La rémunération pour copie privée vise à compenser la faculté donnée aux consommateurs de copier, pour un usage privé, strictement personnel et non commercial, de la musique, des oeuvres audiovisuelles ou encore des livres ou des images. Cette indemnité a d’abord été prélevée sur les cassettes audio et vidéo puis étendue aux supports d’enregistrement numérique tels que les baladeurs MP3, les disques durs externes, les clés USB, les smartphones, etc. Depuis 2005, la SOFIA perçoit la part de la rémunération pour copie privée relative au livre et la redistribue selon le partage prévu par la loi, c’est-à-dire à parts égales entre l’auteur et l’éditeur du livre copié. La loi prévoit que 25 % des sommes perçues sont redistribués en faveur de l’aide à la création, de la diffusion du spectacle vivant et des actions de formation des auteurs.

Bien que minoritaire au sein de la copie privée, l’écrit représente toutefois en 2015 environ 11 M€ de perceptions.

 

4) L’exception pédagogique (article L.122-5 du CPI)
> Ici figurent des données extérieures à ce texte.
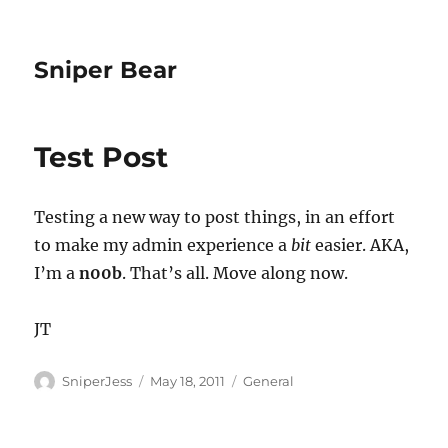
Sniper Bear
Test Post
Testing a new way to post things, in an effort
to make my admin experience a
bit
easier. AKA,
I’m a
n00b
. That’s all. Move along now.
JT
Author
Posted
Categories
SniperJess
May 18, 2011
General
on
L’exception pédagogique autorise les enseignants des écoles, des collèges, des lycées et des universités à reproduire et à diffuser des extraits d’ouvrages à des fins pédagogiques, sans autorisation des auteurs, de leurs ayants droit ou de leurs éditeurs, sous certaines conditions strictement définies par la loi et en contrepartie du versement d’une rémunération forfaitaire.
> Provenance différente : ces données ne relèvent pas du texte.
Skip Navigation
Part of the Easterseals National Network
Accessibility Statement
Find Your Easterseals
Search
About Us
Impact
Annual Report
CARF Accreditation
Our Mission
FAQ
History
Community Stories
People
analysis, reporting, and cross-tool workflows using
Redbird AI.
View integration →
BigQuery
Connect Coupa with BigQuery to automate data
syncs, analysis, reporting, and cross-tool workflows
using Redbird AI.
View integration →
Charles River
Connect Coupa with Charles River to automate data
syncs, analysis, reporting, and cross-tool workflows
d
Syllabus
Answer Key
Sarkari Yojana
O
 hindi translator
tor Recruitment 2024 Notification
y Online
Le CFC est chargé de la gestion de ce dispositif d’exception et verse les droits d’auteur collectés à l’éditeur, à charge pour ce dernier d’en reverser une partie aux auteurs. La répartition entre auteurs et éditeurs ne relève pas d’une disposition légale. Certains éditeurs appliquent le taux de répartition retenu pour la reprographie et d’autres appliquent le taux contractuellement prévu pour les cessions à des tiers (le plus souvent 50 % pour l’auteur, 50 % pour l’éditeur). Le montant total de la contrepartie financière de l’exception pédagogique reste faible : environ 1,3 M€ au total par an.

 

5) Le registre des livres indisponibles ReLIRE (article L.134-1 et suivants du CPI)
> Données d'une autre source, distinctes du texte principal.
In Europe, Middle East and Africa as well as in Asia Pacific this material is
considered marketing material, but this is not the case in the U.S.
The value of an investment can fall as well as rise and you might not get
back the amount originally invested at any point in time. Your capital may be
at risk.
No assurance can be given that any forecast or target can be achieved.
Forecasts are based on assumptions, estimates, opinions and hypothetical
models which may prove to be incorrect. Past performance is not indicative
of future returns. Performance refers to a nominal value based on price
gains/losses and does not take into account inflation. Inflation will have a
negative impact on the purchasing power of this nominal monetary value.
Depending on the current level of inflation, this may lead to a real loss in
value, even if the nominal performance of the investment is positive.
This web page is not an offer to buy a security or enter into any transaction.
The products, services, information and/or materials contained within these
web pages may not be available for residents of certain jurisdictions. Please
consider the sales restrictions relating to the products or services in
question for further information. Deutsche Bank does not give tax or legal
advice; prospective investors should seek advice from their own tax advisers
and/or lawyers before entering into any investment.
Le Registre des livres indisponibles en réédition électronique (ReLIRE) résulte de la mise en application de la loi du 1er mars 2012, dont l’objectif est de rendre disponible l’ensemble du patrimoine littéraire français toujours sous droit. Sont donc concernés les ouvrages publiés, pour la première fois, avant le 1er janvier 2001 et aujourd’hui commercialement indisponibles sous forme imprimée et numérique. Le dispositif repose sur la publication d’une liste de livres présumés indisponibles, actualisée chaque année par la BnF, et la possibilité pour les auteurs, leurs ayants droit ou les éditeurs de s’opposer, sous certaines conditions, à cette exploitation numérique. Sans opposition de leur part, l’exercice des droits numériques pour ces ouvrages est confié à la SOFIA, qui est habilitée à accorder des licences d’exploitation aux éditeurs ainsi qu’à percevoir et à répartir les droits d’auteurs collectés.

Un arrêt de la Cour de justice de l’Union européenne du 10 décembre2016 a toutefois mis en veille l’ensemble du dispositif et une décision du Conseil d’État a été rendue le 7 juin 2017. Le dispositif actuel doit faire l'objet de modifications.

Il est interdit à l’éditeur de compenser les sommes que l’auteur percevrait au titre de la gestion collective avec un éventuel à-valoir encore non couvert. Il appartient aux auteurs de bien vérifier que les sommes qui figurent à ce titre sur la reddition des comptes ne font pas l’objet d’une compensation et sont donc bien versées. Les auteurs peuvent vérifier que l’exploitation de leurs ouvrages a généré des droits issus de la gestion collective en contactant directement la SOFIA et le CFC.